● Task objective: Please write out the whole SPDX data model text below, word for word.

● Supplied text:
________________________
The internal data model closely follows the official SPDX-2.3 specification.

Entrypoint to the model is the Document class, which has the following attributes:

  • creation_info: a single instance of the CreationInfo class
  • packages: a list of Package objects
  • files: a list of File objects
  • snippets: a list of Snippet objects
  • relationships: a list of Relationship objects
  • annotations: a list of Annotation objects
  • extracted_licensing_info: a list of ExtractedLicensingInfo objects

For a complete overview of the model classes and their respective attributes, please refer to the API documentation.

For licensing attributes, i.e. those of type LicenseExpression, the license-expression library is used. The function mainly used here is get_spdx_licensing().parse(some_license_expression_string). While get_spdx_licensing() takes very long to call, its return value can be reused across the code, which is why it is centrally provided by the spdx_licensing module in the common package.

A custom extension of the @dataclass annotation is used that is called @dataclass_with_properties. Apart from all the usual dataclass functionality, this implements fields of a class as properties with their own getter and setter methods. This is used in particular to implement type checking when properties are set. Source of truth for these checks are the attribute definitions at the start of the respective class that must specify the correct type hint. The beartype library is used to check type conformity (typeguard was used in the past but has been replaced since due to performance issues). In case of a type mismatch a TypeError is raised. To ensure that all possible type errors are found during the construction of an object, a custom __init__() that calls check_types_and_set_values() is part of every class. This function tries to set all values provided by the constructor and collects all occurrences of TypeError into a single error of type ConstructorTypeErrors.

For the SPDX values NONE and NOASSERTION the classes SpdxNone and SpdxNoAssertion are used, respectively. Both can be instantiated without any arguments.
________________________
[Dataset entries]
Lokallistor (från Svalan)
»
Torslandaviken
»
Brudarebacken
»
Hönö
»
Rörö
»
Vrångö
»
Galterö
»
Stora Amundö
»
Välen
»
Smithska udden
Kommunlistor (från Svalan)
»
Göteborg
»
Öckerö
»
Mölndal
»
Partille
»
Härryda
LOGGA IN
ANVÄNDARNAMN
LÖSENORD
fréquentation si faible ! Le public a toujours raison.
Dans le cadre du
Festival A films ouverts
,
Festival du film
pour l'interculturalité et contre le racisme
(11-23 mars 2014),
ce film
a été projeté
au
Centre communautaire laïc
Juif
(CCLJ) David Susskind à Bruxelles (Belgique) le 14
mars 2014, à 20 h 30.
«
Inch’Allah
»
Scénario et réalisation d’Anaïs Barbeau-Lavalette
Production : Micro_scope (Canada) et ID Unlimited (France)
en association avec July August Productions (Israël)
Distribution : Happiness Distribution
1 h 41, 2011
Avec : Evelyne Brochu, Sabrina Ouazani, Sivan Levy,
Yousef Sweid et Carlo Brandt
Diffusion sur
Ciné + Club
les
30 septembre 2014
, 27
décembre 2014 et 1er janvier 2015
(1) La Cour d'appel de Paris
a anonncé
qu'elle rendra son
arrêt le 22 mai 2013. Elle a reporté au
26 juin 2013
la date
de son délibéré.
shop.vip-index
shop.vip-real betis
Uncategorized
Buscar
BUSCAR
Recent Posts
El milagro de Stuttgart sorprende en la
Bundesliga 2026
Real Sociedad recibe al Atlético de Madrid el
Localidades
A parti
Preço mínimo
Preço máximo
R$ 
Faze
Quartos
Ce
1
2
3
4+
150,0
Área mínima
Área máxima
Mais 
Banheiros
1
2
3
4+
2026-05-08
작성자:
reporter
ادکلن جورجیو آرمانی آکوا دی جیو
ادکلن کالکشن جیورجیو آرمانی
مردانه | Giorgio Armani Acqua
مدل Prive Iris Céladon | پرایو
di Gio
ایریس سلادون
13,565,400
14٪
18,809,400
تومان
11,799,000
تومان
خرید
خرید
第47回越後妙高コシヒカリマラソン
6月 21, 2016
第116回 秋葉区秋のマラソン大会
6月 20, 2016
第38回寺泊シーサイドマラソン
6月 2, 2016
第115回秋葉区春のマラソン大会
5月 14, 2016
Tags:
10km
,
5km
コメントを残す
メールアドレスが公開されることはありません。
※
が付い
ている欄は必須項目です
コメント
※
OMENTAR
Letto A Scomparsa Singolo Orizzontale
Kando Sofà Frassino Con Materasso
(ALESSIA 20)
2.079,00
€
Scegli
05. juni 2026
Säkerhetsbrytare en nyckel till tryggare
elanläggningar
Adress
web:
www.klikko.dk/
________________________
● Expected answer:
The internal data model closely follows the official SPDX-2.3 specification.

Entrypoint to the model is the Document class, which has the following attributes:

  • creation_info: a single instance of the CreationInfo class
  • packages: a list of Package objects
  • files: a list of File objects
  • snippets: a list of Snippet objects
  • relationships: a list of Relationship objects
  • annotations: a list of Annotation objects
  • extracted_licensing_info: a list of ExtractedLicensingInfo objects

For a complete overview of the model classes and their respective attributes, please refer to the API documentation.

For licensing attributes, i.e. those of type LicenseExpression, the license-expression library is used. The function mainly used here is get_spdx_licensing().parse(some_license_expression_string). While get_spdx_licensing() takes very long to call, its return value can be reused across the code, which is why it is centrally provided by the spdx_licensing module in the common package.

A custom extension of the @dataclass annotation is used that is called @dataclass_with_properties. Apart from all the usual dataclass functionality, this implements fields of a class as properties with their own getter and setter methods. This is used in particular to implement type checking when properties are set. Source of truth for these checks are the attribute definitions at the start of the respective class that must specify the correct type hint. The beartype library is used to check type conformity (typeguard was used in the past but has been replaced since due to performance issues). In case of a type mismatch a TypeError is raised. To ensure that all possible type errors are found during the construction of an object, a custom __init__() that calls check_types_and_set_values() is part of every class. This function tries to set all values provided by the constructor and collects all occurrences of TypeError into a single error of type ConstructorTypeErrors.

For the SPDX values NONE and NOASSERTION the classes SpdxNone and SpdxNoAssertion are used, respectively. Both can be instantiated without any arguments.